#### Что сделать:
Назовите всё, о конце чего, согласно приведенному ниже отрывку, сообщают интеллектуалы вроде Шпенглера и Фукуямы.

#### Цитируемый отрывок:

Любовь, ее муки и радости, смысл жизни, бесчестие и героизм, преступная власть и справедливость, творчество и свобода, предательство и бескомпромиссность… Все это — неизменная болевая акупунктура как индивидуального, так и коллективного сознания. Уже в сонетах Шекспира стихи о типичных жизненных конфликтах были выведены на недосягаемую художественную высоту. Естественно, возникает вопрос: а что принципиально нового привнесли в поэтический дискурс последующие поэты? Этот вопрос тем более небезоснователен, что в течение примерно ста последних лет интеллектуалы вроде Шпенглера и Фукуямы информируют нас о конце Европы, истории, культуры и литературы в одном комплекте.

#### Исходные материалы:
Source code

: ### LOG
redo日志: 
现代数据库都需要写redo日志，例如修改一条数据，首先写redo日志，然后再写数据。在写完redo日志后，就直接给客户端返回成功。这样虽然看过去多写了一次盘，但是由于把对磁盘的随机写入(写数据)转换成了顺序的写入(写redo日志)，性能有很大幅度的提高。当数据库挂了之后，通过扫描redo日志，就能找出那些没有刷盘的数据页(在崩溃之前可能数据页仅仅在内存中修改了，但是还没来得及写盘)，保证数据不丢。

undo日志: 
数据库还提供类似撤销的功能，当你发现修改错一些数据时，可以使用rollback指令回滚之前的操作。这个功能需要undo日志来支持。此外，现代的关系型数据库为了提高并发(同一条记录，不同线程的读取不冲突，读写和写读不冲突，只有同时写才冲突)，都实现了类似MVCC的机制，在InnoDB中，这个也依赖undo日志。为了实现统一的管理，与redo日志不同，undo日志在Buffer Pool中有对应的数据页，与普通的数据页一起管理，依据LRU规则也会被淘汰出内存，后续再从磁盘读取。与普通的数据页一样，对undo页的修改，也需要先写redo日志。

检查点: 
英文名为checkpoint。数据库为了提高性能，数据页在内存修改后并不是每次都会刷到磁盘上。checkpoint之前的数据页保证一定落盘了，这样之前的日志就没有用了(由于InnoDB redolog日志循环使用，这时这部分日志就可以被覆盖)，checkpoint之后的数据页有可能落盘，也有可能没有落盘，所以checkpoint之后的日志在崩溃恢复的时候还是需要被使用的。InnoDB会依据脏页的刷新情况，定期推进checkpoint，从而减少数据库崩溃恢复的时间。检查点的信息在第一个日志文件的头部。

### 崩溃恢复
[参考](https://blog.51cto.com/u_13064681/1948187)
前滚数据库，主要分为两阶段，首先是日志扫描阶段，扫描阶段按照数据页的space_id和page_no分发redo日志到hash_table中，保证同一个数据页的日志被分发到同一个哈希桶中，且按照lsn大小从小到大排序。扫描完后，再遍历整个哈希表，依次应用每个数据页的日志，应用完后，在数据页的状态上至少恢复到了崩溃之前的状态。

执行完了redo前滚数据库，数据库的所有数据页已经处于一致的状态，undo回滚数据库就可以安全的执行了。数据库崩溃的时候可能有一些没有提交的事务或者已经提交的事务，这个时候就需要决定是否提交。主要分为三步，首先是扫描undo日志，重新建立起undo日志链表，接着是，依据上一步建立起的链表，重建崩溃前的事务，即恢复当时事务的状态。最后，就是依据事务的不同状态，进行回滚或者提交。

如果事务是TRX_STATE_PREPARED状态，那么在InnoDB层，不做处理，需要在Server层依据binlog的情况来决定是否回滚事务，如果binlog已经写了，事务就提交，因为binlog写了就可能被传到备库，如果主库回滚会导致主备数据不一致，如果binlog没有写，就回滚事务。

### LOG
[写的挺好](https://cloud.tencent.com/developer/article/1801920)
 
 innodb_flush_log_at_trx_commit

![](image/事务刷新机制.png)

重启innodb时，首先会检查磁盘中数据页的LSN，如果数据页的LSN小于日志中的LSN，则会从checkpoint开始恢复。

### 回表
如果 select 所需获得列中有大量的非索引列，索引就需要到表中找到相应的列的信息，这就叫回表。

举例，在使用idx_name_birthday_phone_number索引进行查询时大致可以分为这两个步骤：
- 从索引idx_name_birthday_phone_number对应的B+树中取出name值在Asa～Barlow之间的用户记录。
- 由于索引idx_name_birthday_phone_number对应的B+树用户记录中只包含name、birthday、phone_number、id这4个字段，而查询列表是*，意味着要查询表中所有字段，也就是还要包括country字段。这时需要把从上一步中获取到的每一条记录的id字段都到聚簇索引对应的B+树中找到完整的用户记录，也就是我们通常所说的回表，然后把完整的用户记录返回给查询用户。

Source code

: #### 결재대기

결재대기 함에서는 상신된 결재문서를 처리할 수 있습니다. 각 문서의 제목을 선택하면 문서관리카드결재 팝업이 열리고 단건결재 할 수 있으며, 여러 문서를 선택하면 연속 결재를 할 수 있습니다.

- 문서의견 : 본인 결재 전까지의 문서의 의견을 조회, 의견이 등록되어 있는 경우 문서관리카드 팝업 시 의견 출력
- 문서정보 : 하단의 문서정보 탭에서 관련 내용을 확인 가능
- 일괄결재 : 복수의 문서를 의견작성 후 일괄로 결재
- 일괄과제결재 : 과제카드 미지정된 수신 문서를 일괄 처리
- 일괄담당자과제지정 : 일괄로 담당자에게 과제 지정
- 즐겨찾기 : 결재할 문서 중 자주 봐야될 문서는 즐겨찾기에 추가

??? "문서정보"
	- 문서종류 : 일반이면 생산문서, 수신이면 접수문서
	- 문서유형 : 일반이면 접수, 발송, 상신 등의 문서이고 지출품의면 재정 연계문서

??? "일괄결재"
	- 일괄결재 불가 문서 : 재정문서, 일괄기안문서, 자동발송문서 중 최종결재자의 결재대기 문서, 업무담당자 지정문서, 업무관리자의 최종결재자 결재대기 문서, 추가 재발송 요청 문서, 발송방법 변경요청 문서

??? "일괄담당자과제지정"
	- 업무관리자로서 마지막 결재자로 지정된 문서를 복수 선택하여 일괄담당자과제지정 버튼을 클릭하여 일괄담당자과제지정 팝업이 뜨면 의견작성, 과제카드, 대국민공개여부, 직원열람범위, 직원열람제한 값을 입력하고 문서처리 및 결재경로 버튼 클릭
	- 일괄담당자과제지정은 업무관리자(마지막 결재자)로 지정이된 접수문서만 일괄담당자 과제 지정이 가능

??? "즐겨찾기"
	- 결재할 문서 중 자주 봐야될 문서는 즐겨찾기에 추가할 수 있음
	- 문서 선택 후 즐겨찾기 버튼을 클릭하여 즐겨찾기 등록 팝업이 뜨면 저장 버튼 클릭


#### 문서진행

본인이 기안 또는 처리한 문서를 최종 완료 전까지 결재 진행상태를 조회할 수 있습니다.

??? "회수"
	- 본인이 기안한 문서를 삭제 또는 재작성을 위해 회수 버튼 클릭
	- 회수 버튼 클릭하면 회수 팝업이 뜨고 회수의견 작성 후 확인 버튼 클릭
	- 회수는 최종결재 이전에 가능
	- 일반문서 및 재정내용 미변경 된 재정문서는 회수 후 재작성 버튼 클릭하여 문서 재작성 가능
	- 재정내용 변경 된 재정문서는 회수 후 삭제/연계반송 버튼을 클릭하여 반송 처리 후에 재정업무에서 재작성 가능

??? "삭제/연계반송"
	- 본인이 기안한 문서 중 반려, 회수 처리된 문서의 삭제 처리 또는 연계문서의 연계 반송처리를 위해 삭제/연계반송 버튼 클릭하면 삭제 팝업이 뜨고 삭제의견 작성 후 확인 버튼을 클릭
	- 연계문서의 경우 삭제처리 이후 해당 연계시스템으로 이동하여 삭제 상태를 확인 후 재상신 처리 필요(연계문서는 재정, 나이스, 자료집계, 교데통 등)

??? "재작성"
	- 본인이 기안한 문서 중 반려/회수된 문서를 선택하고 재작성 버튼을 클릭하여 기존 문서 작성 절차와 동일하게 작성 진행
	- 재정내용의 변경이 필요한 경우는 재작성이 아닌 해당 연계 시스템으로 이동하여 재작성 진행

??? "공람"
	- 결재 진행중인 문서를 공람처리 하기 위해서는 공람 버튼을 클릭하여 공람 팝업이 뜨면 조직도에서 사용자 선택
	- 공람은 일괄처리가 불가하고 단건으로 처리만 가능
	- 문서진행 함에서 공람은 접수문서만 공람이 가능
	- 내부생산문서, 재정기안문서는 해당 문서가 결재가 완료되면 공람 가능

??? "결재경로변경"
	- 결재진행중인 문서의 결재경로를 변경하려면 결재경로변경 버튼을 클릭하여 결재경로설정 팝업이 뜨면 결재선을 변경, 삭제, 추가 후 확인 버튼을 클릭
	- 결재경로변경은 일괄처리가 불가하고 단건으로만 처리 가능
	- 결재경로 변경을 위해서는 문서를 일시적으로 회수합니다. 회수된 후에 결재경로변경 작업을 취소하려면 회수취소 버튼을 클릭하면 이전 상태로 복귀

#### Поле ответа:
Европа, история, культура, литература.